When you hold this book in your hands it will whisper to you. Noodin’s lines and spaces between lines rustle as willow switches. What draws is Weweni’s insistence, its continuation of Anishinaabemowin poetics. Noodin centers the language of The People of the Three Fires: the Odawa, Potawatomi, and Ojibwe, before she ventures into English to provide an intact Anishinaabemowin poetic. She wants “Anishnabe language to fully define the poems, rather than serve as a semiotic accent to predominantly English writing” (Noodin xi).1

I too come from a community where oral poetry has defined our bones, given us speech, and taught us how to walk; and have struggled with how exactly to write in Caribbean Hindi, offering translations that hold up in English. Noodin provides a template of how to engage the American poetic landscape conceiving a “project” of language, and writing poems that serve her concentric communities, poems that are artful and profoundly moving, poems that teach survival. Her strategy maintains the music of Anishinaabemowin and treats her own English “translations” as “lyric explanations” (ix), a notion that decenters English-only American sentiments.

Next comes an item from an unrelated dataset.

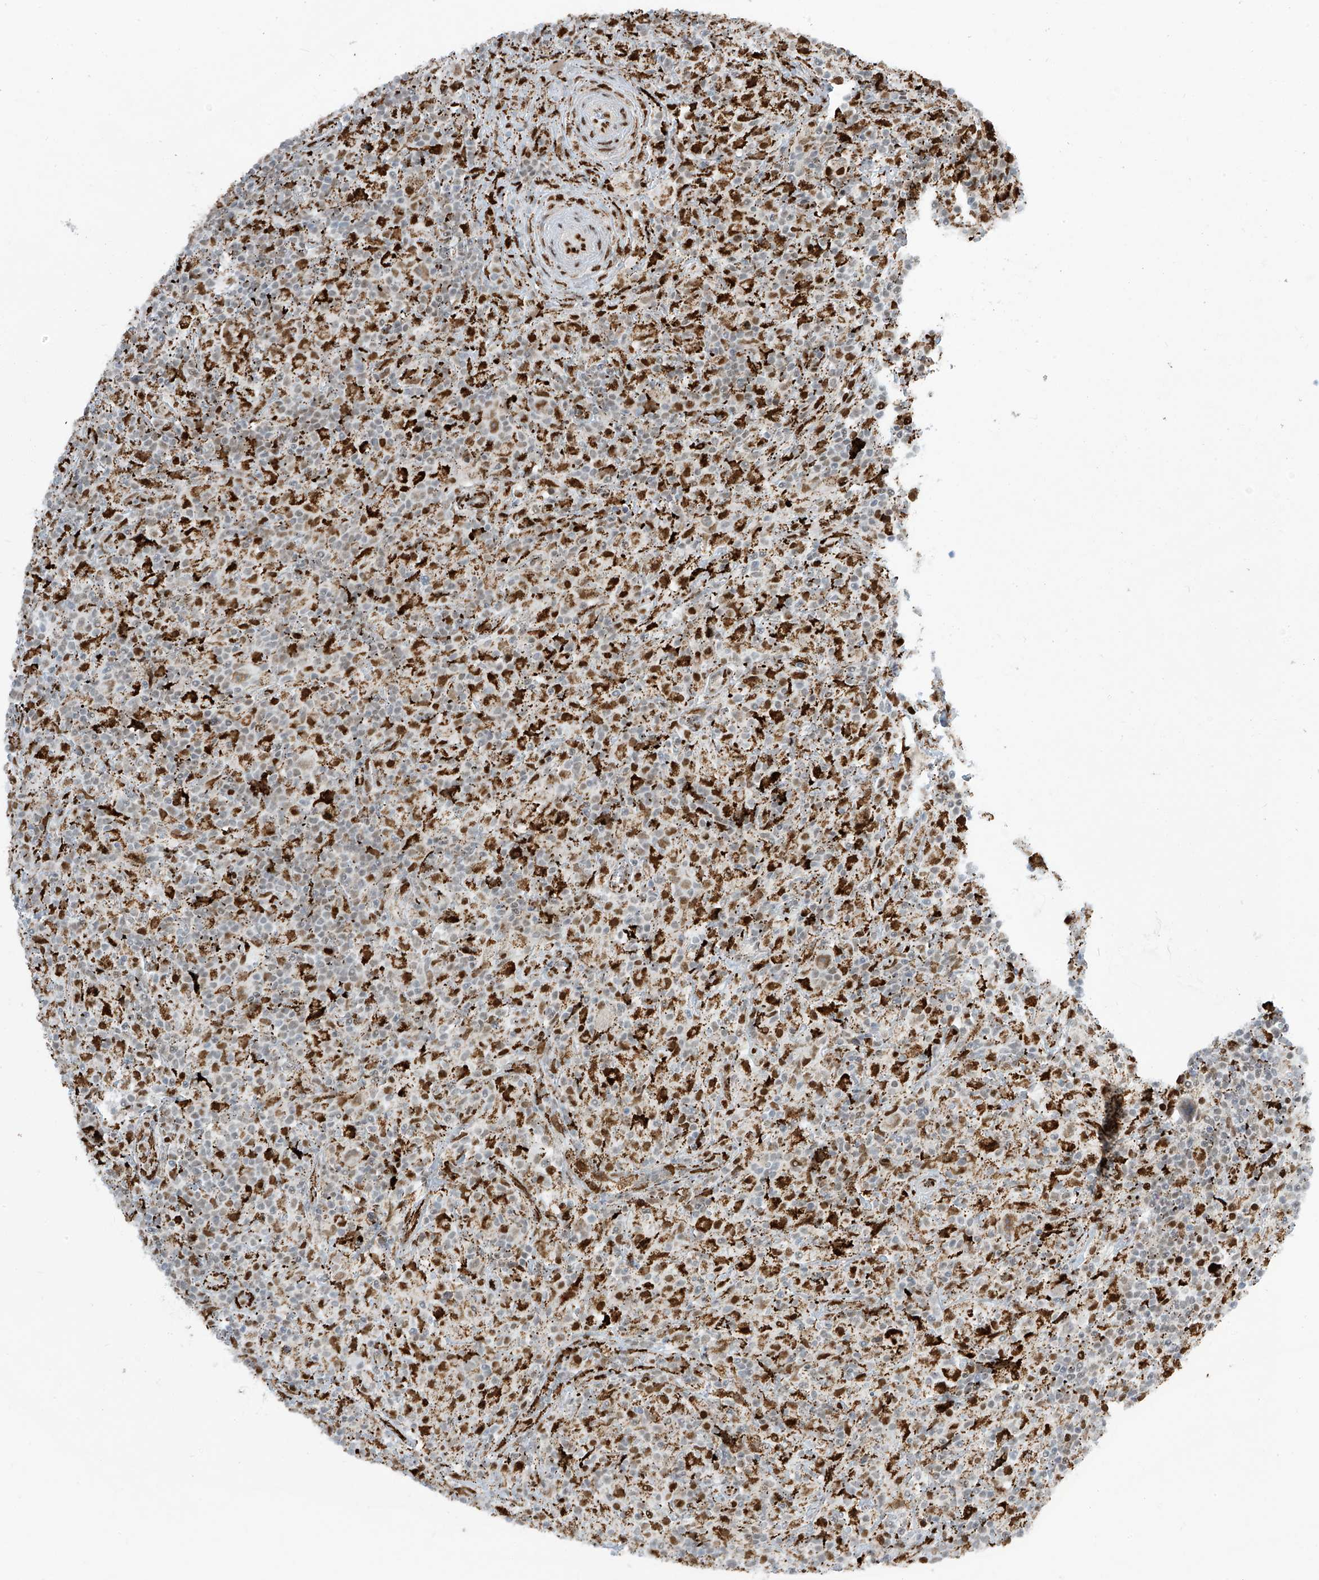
{"staining": {"intensity": "weak", "quantity": ">75%", "location": "nuclear"}, "tissue": "lymphoma", "cell_type": "Tumor cells", "image_type": "cancer", "snomed": [{"axis": "morphology", "description": "Hodgkin's disease, NOS"}, {"axis": "topography", "description": "Lymph node"}], "caption": "A brown stain labels weak nuclear expression of a protein in human lymphoma tumor cells.", "gene": "PM20D2", "patient": {"sex": "male", "age": 70}}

By wielding Anishinabemowin, Noodin bends language as branches and forms a tent of words whose image and silences devastate. She begins her book with an invocation. In her poem “Listening” she invites us to hear the wind, not as we do, but as she does and to experience these poems using more than just our ears. Noodin writes,

I hear the wind sometimes

when the pines say “ziiziigwaa.” (3)

In this instance we hear the wind in Anishinaabemowin, a moment that both jilts us out of phonic expectations and opens book’s pages to another music. This defamiliarization is essential: in order to understand a different poetic, Weltanschauung, we must first be unsettled. But this “unsettled” feeling for Noodin is attunement — a fine tuning of the hearing apparatus that allows nuance to shape what we see. As the opening couplet resignifies the aim of this book, the reader is initiated into the sonic structures of these compositions — these “dream-songs.”

Whether the breath of the spoken poem or the wind as personified shaper of environment, we know that there is a depth to listening that does not always occur in human speech. In the case of “Listening” the whispers occur between lines, not coming from the tongue’s tip nor alveolar ridge, but rather from a deeper space of poetry. We must listen outside of ourselves. We must listen despite our expectations. The secret is that we already know how to listen.

Noodin continues in “Listening,”

The old ones tell us, “live as you are named.”

We sense the truth in our bones

if we listen. (3)

The practice of reading links the reader to the realm of the ancestors, a deeply rooted biological truth. These “old ones” know our names and know that we know how to live with integrity — they are the “truth in our bones.” There is a promise that Noodin makes at the outset of the book: if we read attentively and listen with our bones, we as readers, will glean a deeper “truth” in these dreams, these spare and profound poems. She asks us to be led by our memories and intuition through her images.

Noodin promises astonishment, a sudden anagnorisis of interconnection if we follow her images. In the poem “The Way We Meet” that,

Long ago, in the mixing

we were shaken

in every direction

different children

of the sky and the land. (63)

Peace comes when we meet one another with this recognition. Indeed this connection is not explicit, rather it’s a gentle wind throughout this collection that insists. It even crosses the North American continent and blows like trade winds across the Pacific as well. In “Aloha – Aaniin” Noodin compares words of greeting both in Hawaiian and Anishinaabemowin, positing their differences in nuance. It depends how open we are to sensing connections. Noodin writes,

Between the land and the sea

there is nothing

or there is everything. (73)

Here a conversation begins. Indeed, Noodin references the often-appropriated term “aloha” to show that an entire universe spins in its nuanced meaning. Positing a parallel to her project, with the word “Aloha” and its Anishinaabemowin connection, Noodin nods at the Hawaiian Cultural Renaissance, thriving since the 1970s, and the resurgence of ‘Ōlelo Hawai‘i. The Anishinabemowin word “Aaniin” sounds close to the Hawaiian word “‘āina,” which means “land.” Together the words “aloha ‘āina” mean a politics of connection to and loving maintenance of the land. It’s the indigenous politic that drives ecological sustainability and continued Hawaiian resistance against American occupation. Hawaiian organizing connects with indigenous struggles worldwide as a possible template for one of the ways of listening — this Noodin asserts not only through poems like “Aloha – Aaniin” but also throughout the collection.




  1. Listen to Noodin read her poems in English and Anishinaabemowin here.